MADRID 9 Oct. (EUROPA PRESS) –
A new study led by researchers at the Jonsson Comprehensive Cancer Center at UCLA Health (United States) has revealed that common treatments for breast cancer, including chemotherapy, radiation and surgery, can accelerate the biological aging process in women. breast cancer survivors.
The results, published in the ‘Journal of the National Cancer Institute’, show that markers of cellular aging (such as DNA damage response, cellular senescence and inflammatory pathways) increased significantly in all breast cancer survivors, regardless of the type of treatment received. This suggests that the impact of breast cancer treatments on the body is broader than previously believed.
“For the first time, we are showing that signals we once thought were driven by chemotherapy are also present in women undergoing radiation therapy and surgery,” emphasizes the study’s senior author, Judith Carroll, associate professor of psychiatry and sciences. biobehavioral scientists at UCLA, holder of the George F. Solomon Chair in Psychobiology and researcher at the Jonsson Comprehensive Cancer Center at UCLA Health.
“While we expected to see an increase in gene expression linked to biological aging in women who received chemotherapy, we were surprised to find similar changes in those who only underwent radiotherapy or surgery,” he adds.
Advances in cancer therapies have greatly improved survival rates: there are currently an estimated 4 million breast cancer survivors in the US, and there are expected to be more than 6 million by 2040. However, the Breast cancer is linked to accelerated aging, which affects physical abilities, independence and life expectancy.
Biological aging processes, which drive conditions such as fatigue, cognitive decline, frailty and cardiovascular disease, appear to be an important factor. Evidence suggests that cancer treatments, such as chemotherapy, may increase the risk of early onset of these aging-related conditions, making it crucial to understand the specific pathways involved to better target and control them.
To examine how aging-related gene expression changes over time in women diagnosed with breast cancer, the team conducted a two-year longitudinal study that followed women undergoing breast cancer treatment before receiving treatment. and again after treatment to see how their aging biomarkers evolved.
The team tracked gene expression in their blood cells using RNA sequencing, focusing on markers that indicate biological aging, including a process known as cellular senescence, which is when cells stop dividing but do not die. These so-called “zombie cells” accumulate over time and can release harmful substances that damage nearby healthy cells, contributing to aging and inflammation. The data were then analyzed using statistical models to help identify changes related to aging.
The team found that, regardless of the type of treatment, there was an increase in the expression of genes that track cellular processes involved in biological aging. Specifically, genes that capture cellular senescence and the inflammatory signal of these cells, indicating that their immune cells were aging faster than normal.
They also observed increases in DNA damage response genes, which are genes that are expressed when there is DNA damage. Although chemotherapy had a slightly different pattern, similar to what others have shown, they also noticed changes in women who did not receive chemotherapy.

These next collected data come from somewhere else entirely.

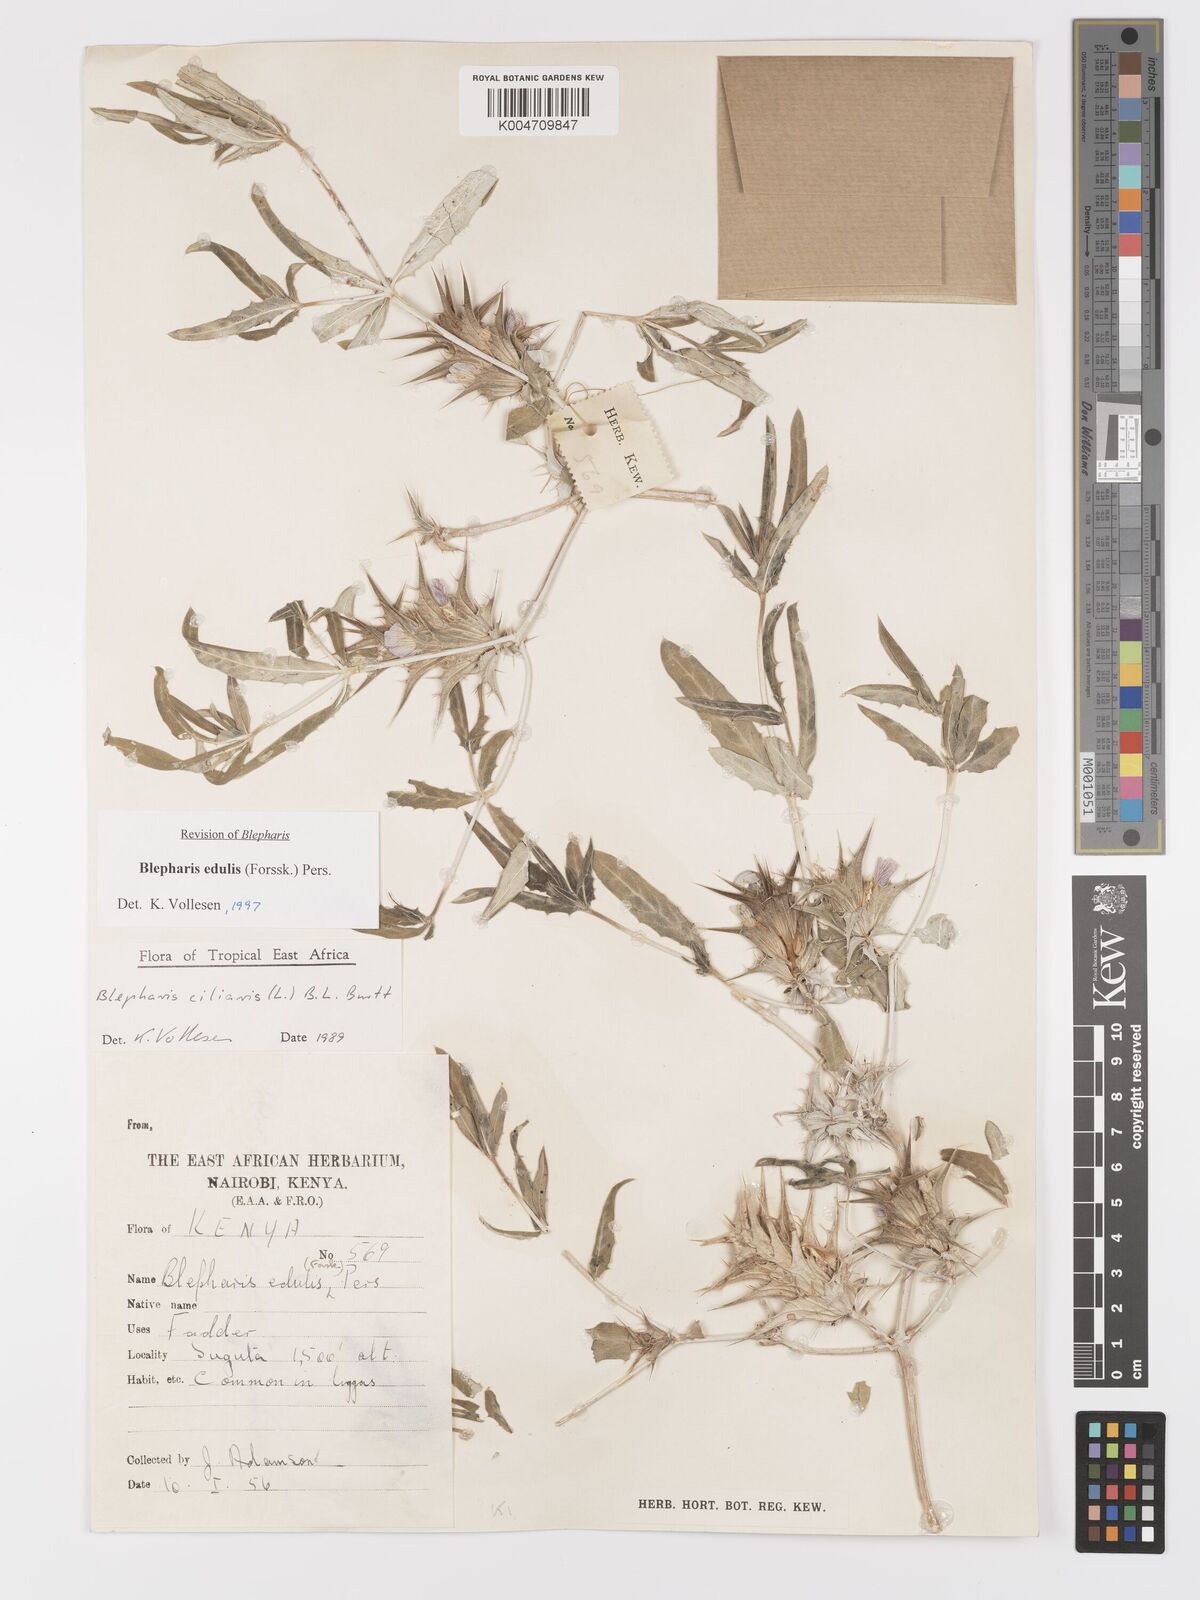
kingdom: Plantae
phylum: Tracheophyta
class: Magnoliopsida
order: Lamiales
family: Acanthaceae
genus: Blepharis
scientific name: Blepharis edulis
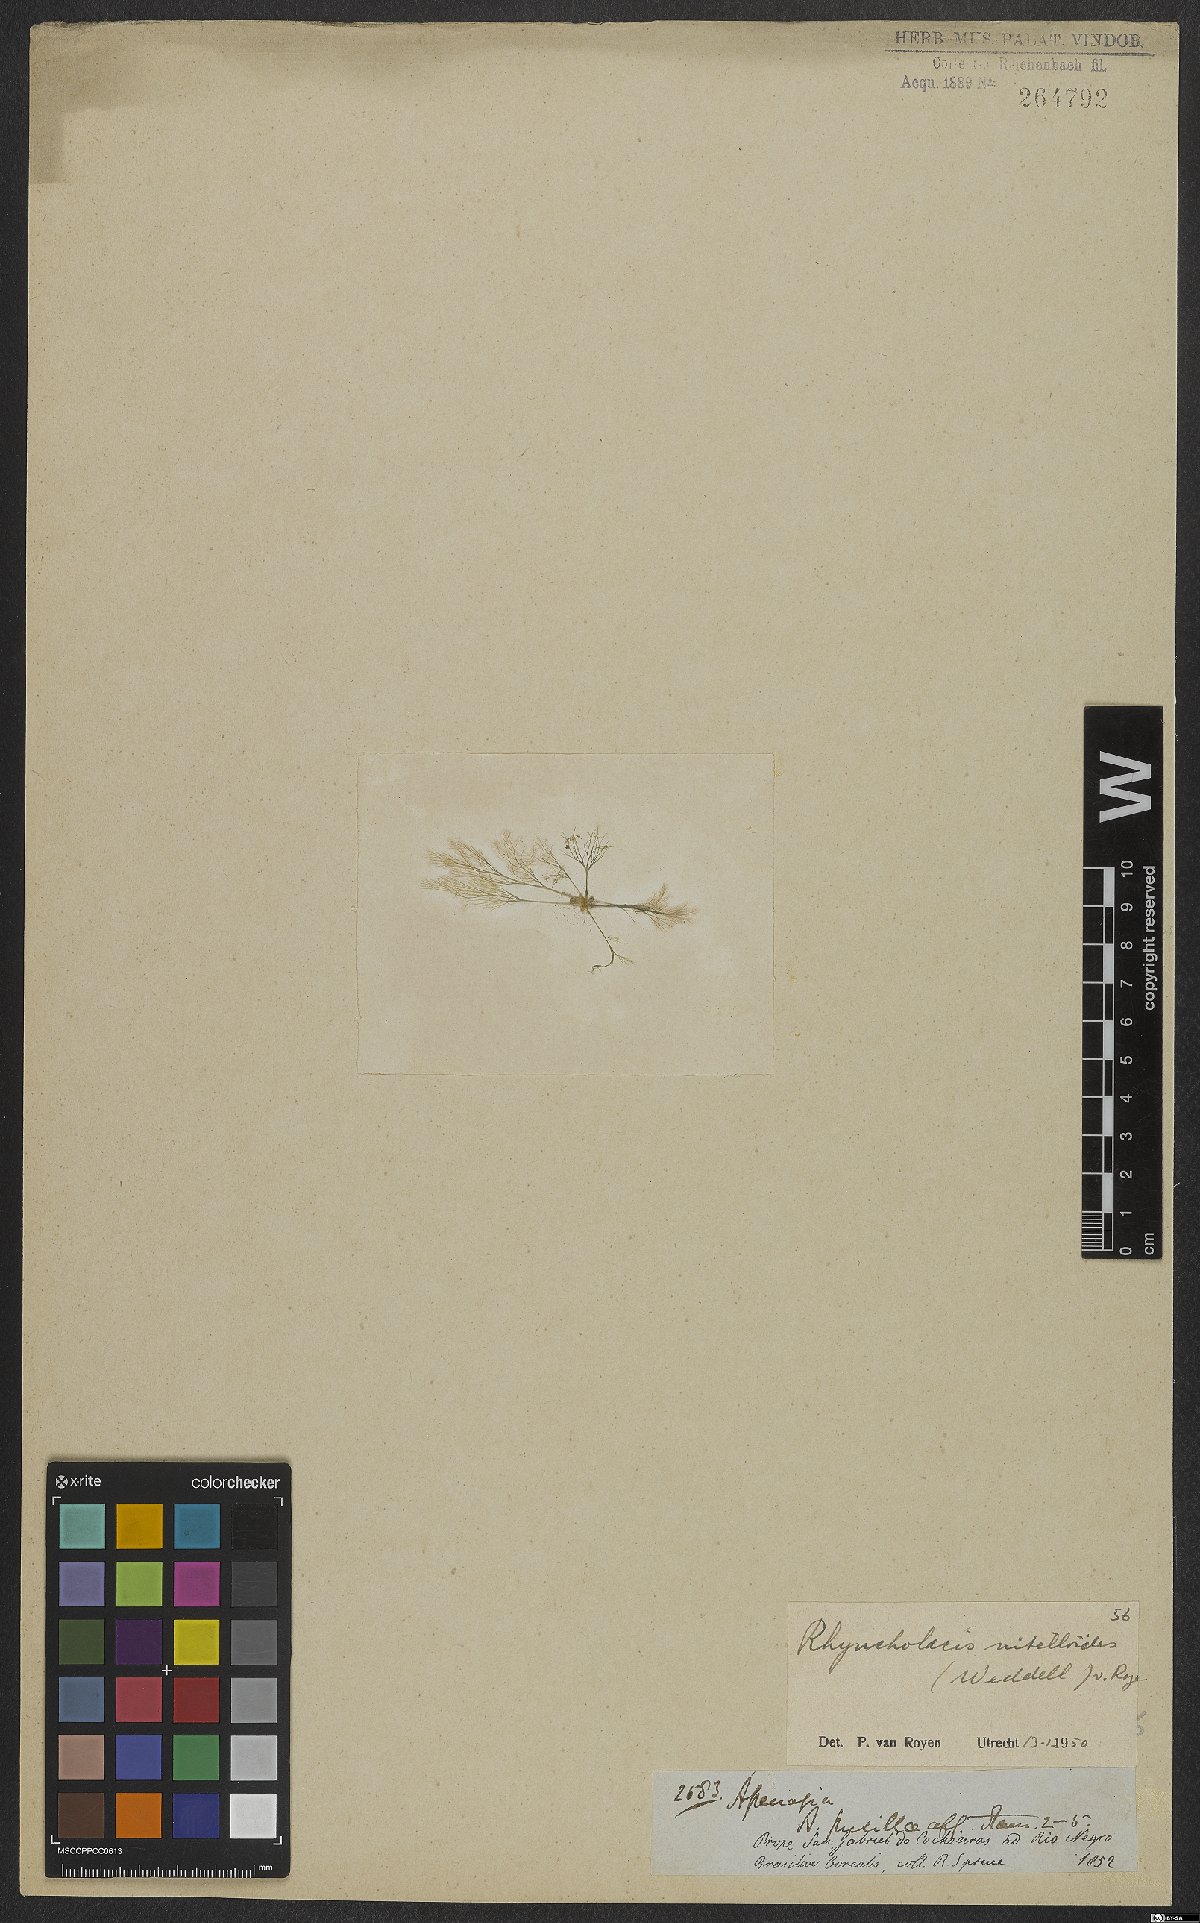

“The results suggest that women receiving treatment for breast cancer have a gene expression pattern that indicates increased DNA damage and inflammation, which could be an important target for recovering from cancer and having a better quality of life.” in survival,” summarizes the study’s lead author, Julienne Bower, professor of psychology at UCLA College and of psychiatry and biobehavioral sciences and member of the UCLA Health Jonsson Comprehensive Cancer Center.
“We are just beginning to understand the long-term consequences of cancer therapy and these findings are a critical step in understanding the biological pathways that drive many of the post-treatment symptoms in breast cancer survivors,” adds Carroll. “Our goal is to find ways to improve survival, not only in terms of years lived, but also in quality of life and overall health,” he adds.
The team is now exploring a new biomarker that measures a woman’s biological age and the rate at which she ages. This could help determine whether signs of aging detected during cancer treatment have a long-term effect on biological age. The team plans to investigate the factors that may influence this, focusing on protective behaviors such as exercise, stress management and healthy sleep patterns.